Basically, network news – in this 1976 movie that accurately predicted things as they are now -- has to "hustle right" by getting mean spirited. It shows how everything became a race to the bottom. Sliminess pays off. So when you are competing for audience share – or, really, money; everything converts to money – to function best for shareholders seeking ever-higher stock prices – you have to move in the direction of hyped filth.
While Loaves & Fishes makes claims for being high-minded
– in associating itself with Dorothy Day and tying itself to the Catholic Church
when that momentarily serves to its benefit – it is really, fully splashing around in the oozing mud as an organization.
Not-recent photo of Friendship Park at Loaves & Fishes |
League of Revolutionaries for a New America’s former name is the Communist League, founded by Nelson Peery. Peery is still active in his eighties, writing books and playing a part at directing the activities of LRNA. A short video on Perry's life, shows Perry IS a nice man.

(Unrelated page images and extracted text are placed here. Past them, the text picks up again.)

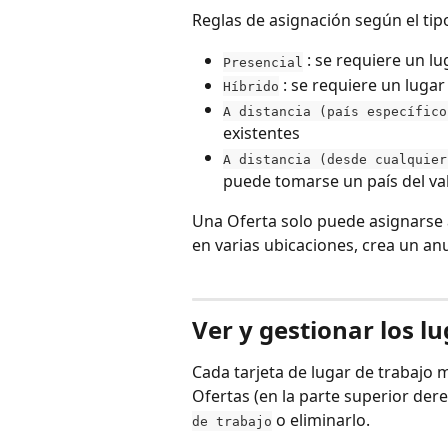
Reglas de asignación según el tip
 : se requiere un l
Presencial
 : se requiere un lugar
Híbrido
A distancia (país específico
existentes
A distancia (desde cualquier
puede tomarse un país del va
Una Oferta solo puede asignarse 
en varias ubicaciones, crea un an
Ver y gestionar los l
Cada tarjeta de lugar de trabajo 
Ofertas (en la parte superior dere
 o eliminarlo.
de trabajo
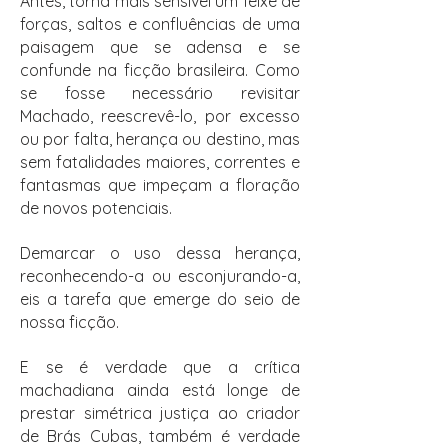
Antes, torna mais sensível um feixe de
forças, saltos e confluências de uma
paisagem que se adensa e se
confunde na ficção brasileira. Como
se fosse necessário revisitar
Machado, reescrevê-lo, por excesso
ou por falta, herança ou destino, mas
sem fatalidades maiores, correntes e
fantasmas que impeçam a floração
de novos potenciais.
Demarcar o uso dessa herança,
reconhecendo-a ou esconjurando-a,
eis a tarefa que emerge do seio de
nossa ficção.
E se é verdade que a crítica
machadiana ainda está longe de
prestar simétrica justiça ao criador
de Brás Cubas, também é verdade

But Peery, also, is surely the most vile American Communist you can imagine, continuing (at least until rather recently) to justify Stalin’s wholesale slaughter of Ukrainians and Belarusians and others as a necessary sacrifice to further the Communist Revolution. “The end justifies the means,” is the Machiavellian concept that is being embraced here. According to Russia’s records, about 61 million people in the USSR were summarily slaughtered by direction of Stalin. That is the equivalent of just short of one-fifth the current population of the United States.

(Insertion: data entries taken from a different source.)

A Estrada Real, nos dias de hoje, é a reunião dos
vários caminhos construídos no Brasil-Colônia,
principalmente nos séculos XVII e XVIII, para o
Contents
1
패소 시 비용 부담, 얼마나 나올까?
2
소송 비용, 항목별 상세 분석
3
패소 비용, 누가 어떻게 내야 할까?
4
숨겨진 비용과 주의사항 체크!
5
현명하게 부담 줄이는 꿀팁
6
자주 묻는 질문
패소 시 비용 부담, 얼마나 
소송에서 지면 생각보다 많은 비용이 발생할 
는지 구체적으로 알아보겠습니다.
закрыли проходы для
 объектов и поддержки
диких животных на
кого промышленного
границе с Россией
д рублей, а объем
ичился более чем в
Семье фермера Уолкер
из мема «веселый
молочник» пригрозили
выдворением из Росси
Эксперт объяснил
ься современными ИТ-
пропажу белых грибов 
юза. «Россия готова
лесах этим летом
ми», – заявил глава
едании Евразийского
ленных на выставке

Call me silly, but I think it should get people’s attention
when Loaves & Fishes [and its associated, spin-off charities SHOC,
SafeGround – both at the L&F compound – and others, which have weird
Left-of-Neptune political moorings] align themselves with some people who stand
next to perhaps THE greatest work of evil that ever came to our planet. Hitler was a piker at Evil, compared to Stalin. [At the defunct website American Red Groups, LRNA is cited as being Stalinist and — of communist and communist-leaning groups — one of the ones most opposed to Democracy.]

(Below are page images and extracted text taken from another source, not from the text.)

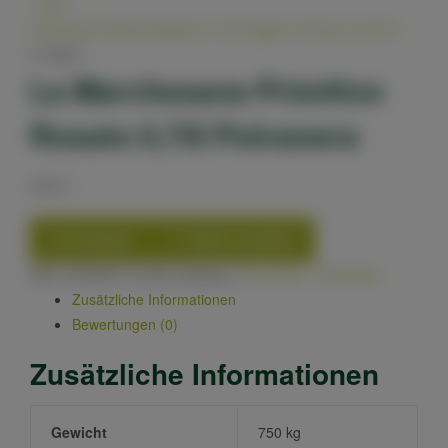
.
Next
Cassiopea Rosato Bolgheri 0,75l Poggio al Tesoro
24,90
€
In Stock
La Marchesana Primitivo
Rosato 0,75l Polvanera
9,90
€
Compare
Add to wishlist
SKU:
8033267731259
Category:
Vino Rose - Rosewein
Zusätzliche Informationen
Bewertungen (0)
Zusätzliche Informationen
Gewicht
750 kg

Here is Peery’s justification of Stalin’s slaughter of the
innocent people: “Nelson
Peery on Stalin and Revolution.”
A key statement from the text:
Let us look at "Stalin's crimes" in this light. There
was no physical "liquidation" of the kulaks3 or other reactionary
classes. They were eliminated as classes by the liquidation of their economic bases. Soviet power crushed the resistance to industrialization. Millions died in the 25 defensive wars fought between 1917 and 1940. A large number went to labor camps and many died there.
…
Stalin understood that counterrevolution was possible. His monumental place in history is precisely because he relentlessly, almost daily, worked to crush every spontaneous impulse or plan for counterrevolution.
---
FOOTNOTES
FOOTNOTES
1 Other ‘Sacramento Homeless blog” posts about Loaves &
Fishes skanky money-raising programs:
3 It is my understanding that "kulak" in Russian literally means "fist" -- as in tightfisted. Kulaks were small-business people who were, many of them, cruel. Actually a great many kulaks were physically eliminated, usually after having first been sadistically tortured. Other kulaks who escaped being apprehended starved to death among the 2.5 million in the Ukraine who saw their farm produce apprehended. Ukraine, by the way, was part of the Soviet Union at the time.